Another Mobile Web app is geotagging, in which a location tag is automatically used in an application. One possibility is to label each photo taken with the handset’s camera with the GPS-derived location of the photo, and then place flags on a Google map to show where each photo was taken.

A recurring theme at Mobile Web was the gymnastics mobile browsers, such as Opera Mini, Bitstream’s ThunderHawk, Nokia’s S60, and Microsoft’s mobile browser, must perform to deliver versions of an arbitrary website to all devices. This was tied to a still somewhat controversial philosophical position: "There is only one Web." That is, a mobile device should be able to see all of the sites a PC can, and not be limited to sites designed specifically for mobile platforms and (perhaps) designated as mobile sites....
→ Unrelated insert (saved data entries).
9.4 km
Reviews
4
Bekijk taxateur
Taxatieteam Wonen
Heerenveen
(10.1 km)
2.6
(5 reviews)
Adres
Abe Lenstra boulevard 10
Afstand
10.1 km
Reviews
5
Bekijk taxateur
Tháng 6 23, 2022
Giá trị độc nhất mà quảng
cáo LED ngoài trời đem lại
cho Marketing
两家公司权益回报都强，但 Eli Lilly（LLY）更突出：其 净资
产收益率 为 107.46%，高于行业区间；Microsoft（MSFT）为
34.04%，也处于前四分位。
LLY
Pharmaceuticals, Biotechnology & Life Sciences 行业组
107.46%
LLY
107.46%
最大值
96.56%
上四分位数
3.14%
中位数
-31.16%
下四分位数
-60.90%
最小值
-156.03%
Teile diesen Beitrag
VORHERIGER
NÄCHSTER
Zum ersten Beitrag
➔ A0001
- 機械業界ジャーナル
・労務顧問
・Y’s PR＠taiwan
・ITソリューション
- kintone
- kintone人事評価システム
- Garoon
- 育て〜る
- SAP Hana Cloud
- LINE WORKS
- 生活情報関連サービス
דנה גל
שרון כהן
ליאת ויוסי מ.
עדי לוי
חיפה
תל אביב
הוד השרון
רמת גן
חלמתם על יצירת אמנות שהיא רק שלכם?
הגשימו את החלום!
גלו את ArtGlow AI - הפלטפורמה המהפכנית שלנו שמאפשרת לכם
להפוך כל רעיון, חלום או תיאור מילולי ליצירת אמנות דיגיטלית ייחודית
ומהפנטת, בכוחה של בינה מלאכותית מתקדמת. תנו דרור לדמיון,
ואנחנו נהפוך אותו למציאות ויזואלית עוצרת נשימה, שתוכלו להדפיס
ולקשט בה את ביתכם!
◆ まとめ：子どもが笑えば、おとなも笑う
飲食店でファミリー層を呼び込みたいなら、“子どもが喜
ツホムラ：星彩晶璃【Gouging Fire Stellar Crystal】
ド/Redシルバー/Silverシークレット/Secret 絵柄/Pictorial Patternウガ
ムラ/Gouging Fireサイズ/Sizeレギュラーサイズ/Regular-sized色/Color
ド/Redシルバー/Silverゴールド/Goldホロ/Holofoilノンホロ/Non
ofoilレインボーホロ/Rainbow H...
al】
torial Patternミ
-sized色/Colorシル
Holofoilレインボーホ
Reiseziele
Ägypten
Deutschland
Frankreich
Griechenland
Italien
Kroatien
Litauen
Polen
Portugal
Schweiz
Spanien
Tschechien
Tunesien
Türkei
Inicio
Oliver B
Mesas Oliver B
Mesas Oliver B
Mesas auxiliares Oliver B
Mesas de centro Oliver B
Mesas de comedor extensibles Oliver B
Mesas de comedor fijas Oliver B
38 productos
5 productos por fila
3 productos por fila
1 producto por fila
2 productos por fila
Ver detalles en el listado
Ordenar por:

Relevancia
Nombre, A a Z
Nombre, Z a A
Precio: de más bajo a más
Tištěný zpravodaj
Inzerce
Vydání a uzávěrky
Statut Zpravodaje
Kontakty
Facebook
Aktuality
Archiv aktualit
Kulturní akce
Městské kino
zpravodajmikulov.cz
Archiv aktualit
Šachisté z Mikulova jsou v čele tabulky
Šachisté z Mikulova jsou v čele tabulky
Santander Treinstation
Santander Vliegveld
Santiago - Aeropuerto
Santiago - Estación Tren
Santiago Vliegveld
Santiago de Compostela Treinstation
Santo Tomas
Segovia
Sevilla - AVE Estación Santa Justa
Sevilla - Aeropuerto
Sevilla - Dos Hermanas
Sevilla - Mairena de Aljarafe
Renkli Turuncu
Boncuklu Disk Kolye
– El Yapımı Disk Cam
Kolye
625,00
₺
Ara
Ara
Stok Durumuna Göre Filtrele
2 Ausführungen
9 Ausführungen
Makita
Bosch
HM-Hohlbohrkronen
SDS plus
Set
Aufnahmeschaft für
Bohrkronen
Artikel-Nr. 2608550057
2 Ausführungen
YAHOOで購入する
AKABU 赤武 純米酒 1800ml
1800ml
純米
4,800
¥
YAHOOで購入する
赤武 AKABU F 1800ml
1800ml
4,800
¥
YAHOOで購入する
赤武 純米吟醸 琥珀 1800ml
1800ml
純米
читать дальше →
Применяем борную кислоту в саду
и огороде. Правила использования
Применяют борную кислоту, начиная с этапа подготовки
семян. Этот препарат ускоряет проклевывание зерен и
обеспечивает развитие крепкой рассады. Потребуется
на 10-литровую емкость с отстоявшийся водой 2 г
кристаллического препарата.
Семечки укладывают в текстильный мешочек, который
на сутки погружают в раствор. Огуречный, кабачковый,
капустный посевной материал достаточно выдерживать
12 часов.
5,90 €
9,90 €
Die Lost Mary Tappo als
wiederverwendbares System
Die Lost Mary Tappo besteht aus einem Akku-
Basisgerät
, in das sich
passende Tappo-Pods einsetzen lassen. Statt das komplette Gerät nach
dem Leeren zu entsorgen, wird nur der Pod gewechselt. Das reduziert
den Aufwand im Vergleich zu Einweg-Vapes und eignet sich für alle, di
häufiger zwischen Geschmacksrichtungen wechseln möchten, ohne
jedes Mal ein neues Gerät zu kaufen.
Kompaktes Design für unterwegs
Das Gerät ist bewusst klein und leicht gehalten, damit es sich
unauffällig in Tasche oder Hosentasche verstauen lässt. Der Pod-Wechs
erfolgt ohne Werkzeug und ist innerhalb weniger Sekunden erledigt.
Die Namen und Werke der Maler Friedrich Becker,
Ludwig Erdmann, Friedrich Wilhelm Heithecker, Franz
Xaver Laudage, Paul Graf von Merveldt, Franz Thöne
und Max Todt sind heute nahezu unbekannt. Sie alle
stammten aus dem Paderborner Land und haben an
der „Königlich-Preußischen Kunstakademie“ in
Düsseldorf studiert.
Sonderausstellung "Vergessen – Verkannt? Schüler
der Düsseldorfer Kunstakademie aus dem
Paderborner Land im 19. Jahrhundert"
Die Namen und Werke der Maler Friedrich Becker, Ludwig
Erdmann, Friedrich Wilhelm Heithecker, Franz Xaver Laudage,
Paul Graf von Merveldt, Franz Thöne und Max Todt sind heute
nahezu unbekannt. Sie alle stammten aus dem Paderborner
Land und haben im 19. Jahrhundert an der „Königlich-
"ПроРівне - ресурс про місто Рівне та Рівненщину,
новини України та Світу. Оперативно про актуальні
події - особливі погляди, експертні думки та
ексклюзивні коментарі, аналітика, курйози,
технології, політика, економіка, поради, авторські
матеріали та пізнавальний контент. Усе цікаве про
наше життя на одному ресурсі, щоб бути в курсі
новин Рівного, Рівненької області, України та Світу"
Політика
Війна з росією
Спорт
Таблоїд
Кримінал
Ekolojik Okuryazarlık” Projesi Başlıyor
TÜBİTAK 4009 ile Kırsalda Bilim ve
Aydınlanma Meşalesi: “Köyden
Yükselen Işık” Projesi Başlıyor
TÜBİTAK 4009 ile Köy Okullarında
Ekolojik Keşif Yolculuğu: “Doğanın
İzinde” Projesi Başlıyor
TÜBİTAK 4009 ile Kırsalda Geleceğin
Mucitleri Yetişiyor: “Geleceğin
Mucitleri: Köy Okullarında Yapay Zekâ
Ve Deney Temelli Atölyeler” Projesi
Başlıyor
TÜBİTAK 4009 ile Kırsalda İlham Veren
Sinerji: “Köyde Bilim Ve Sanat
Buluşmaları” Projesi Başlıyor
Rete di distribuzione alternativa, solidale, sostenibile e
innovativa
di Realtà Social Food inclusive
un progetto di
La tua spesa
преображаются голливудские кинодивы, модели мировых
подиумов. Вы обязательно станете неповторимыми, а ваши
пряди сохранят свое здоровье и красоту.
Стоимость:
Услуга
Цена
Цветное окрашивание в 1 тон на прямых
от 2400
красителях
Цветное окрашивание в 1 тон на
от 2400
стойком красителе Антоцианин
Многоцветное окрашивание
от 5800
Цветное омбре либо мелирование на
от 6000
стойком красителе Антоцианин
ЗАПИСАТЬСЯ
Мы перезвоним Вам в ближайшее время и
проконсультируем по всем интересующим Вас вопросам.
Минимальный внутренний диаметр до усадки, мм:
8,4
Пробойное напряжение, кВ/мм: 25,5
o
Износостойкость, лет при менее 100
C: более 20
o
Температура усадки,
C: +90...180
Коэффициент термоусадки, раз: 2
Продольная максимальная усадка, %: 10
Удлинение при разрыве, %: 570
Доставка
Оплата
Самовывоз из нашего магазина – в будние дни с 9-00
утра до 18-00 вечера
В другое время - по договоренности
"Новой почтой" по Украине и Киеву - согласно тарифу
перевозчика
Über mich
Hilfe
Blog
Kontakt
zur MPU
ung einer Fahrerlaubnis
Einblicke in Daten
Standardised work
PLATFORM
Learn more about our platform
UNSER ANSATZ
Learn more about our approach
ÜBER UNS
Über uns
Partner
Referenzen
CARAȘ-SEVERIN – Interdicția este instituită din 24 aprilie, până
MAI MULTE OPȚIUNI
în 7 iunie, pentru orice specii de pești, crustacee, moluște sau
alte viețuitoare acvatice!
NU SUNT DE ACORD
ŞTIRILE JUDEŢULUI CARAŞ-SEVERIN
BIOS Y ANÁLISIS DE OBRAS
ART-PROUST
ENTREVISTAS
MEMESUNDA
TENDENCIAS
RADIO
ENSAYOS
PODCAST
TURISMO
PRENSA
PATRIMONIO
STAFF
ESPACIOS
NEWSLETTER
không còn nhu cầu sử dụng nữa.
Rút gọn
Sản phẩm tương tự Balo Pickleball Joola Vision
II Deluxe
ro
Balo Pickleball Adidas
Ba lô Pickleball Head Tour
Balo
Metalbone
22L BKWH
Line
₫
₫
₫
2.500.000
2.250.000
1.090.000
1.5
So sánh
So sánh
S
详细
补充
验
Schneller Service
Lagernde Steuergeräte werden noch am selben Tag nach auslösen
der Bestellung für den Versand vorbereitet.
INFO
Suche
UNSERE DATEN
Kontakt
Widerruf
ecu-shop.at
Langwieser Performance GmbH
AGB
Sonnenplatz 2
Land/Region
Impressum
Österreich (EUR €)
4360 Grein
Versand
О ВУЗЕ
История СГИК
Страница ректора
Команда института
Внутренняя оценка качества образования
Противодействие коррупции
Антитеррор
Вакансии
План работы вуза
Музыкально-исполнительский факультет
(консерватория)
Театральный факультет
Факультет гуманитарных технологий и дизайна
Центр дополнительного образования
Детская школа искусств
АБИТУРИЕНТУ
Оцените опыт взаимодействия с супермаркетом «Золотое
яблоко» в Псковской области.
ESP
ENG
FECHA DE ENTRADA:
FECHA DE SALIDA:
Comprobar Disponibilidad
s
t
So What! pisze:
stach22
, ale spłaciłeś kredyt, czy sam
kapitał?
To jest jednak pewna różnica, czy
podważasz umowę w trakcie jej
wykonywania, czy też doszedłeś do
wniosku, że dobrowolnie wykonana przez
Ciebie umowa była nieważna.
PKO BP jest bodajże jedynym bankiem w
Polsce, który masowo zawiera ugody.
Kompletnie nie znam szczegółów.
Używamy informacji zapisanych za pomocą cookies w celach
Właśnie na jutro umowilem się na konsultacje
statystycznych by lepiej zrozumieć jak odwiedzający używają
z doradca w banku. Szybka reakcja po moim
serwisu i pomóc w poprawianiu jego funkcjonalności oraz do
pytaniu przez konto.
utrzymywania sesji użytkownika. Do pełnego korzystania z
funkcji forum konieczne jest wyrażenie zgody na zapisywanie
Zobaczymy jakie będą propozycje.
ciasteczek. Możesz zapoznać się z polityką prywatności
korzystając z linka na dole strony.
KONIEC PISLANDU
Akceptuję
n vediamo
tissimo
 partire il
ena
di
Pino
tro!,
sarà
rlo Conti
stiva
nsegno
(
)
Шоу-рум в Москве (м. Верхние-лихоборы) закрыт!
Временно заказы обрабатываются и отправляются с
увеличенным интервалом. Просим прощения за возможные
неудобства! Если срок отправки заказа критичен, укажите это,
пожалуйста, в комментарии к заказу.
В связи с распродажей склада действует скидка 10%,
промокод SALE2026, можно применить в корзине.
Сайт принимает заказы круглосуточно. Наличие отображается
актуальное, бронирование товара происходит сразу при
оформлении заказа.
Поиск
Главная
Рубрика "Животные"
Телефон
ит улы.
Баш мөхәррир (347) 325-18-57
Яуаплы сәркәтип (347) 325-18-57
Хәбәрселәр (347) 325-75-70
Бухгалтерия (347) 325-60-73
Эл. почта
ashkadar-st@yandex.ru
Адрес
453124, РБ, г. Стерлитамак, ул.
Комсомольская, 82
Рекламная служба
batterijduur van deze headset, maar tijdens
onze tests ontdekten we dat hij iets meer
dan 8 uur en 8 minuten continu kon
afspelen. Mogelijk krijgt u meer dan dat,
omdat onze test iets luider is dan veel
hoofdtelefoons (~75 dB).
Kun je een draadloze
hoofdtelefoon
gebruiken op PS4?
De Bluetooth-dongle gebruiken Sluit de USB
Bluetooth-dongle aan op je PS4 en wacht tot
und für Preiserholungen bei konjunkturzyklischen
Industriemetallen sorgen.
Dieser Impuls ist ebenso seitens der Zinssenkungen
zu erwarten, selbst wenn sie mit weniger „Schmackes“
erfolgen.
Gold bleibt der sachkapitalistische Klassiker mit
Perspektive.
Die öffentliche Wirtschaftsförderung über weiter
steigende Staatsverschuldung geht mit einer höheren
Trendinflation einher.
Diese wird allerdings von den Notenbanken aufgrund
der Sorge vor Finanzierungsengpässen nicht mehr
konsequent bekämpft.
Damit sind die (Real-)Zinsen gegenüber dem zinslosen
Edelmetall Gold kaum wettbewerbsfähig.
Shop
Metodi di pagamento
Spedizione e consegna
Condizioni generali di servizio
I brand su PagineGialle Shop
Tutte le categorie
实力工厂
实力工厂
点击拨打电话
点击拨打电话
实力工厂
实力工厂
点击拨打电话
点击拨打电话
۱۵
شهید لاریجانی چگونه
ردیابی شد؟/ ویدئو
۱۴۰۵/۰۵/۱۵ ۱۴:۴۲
At the heart of this debate, and of the ingenious developments of the mobile browser creators, is the difficulty of presenting full web pages on small displays. The new generation of mobile browsers do this remarkably well, but they are still dancing bears. It’s amazing that they dance at all, even if they don’t dance really well.

The problem is that with today’s mobile handset displays - and this year, for the first time, the display with the largest market penetration is, according to DisplaySearch, a 2.0-inch QVGA display - is that there just aren’t enough pixels and inches to go around for a fully satisfying web-browsing experience.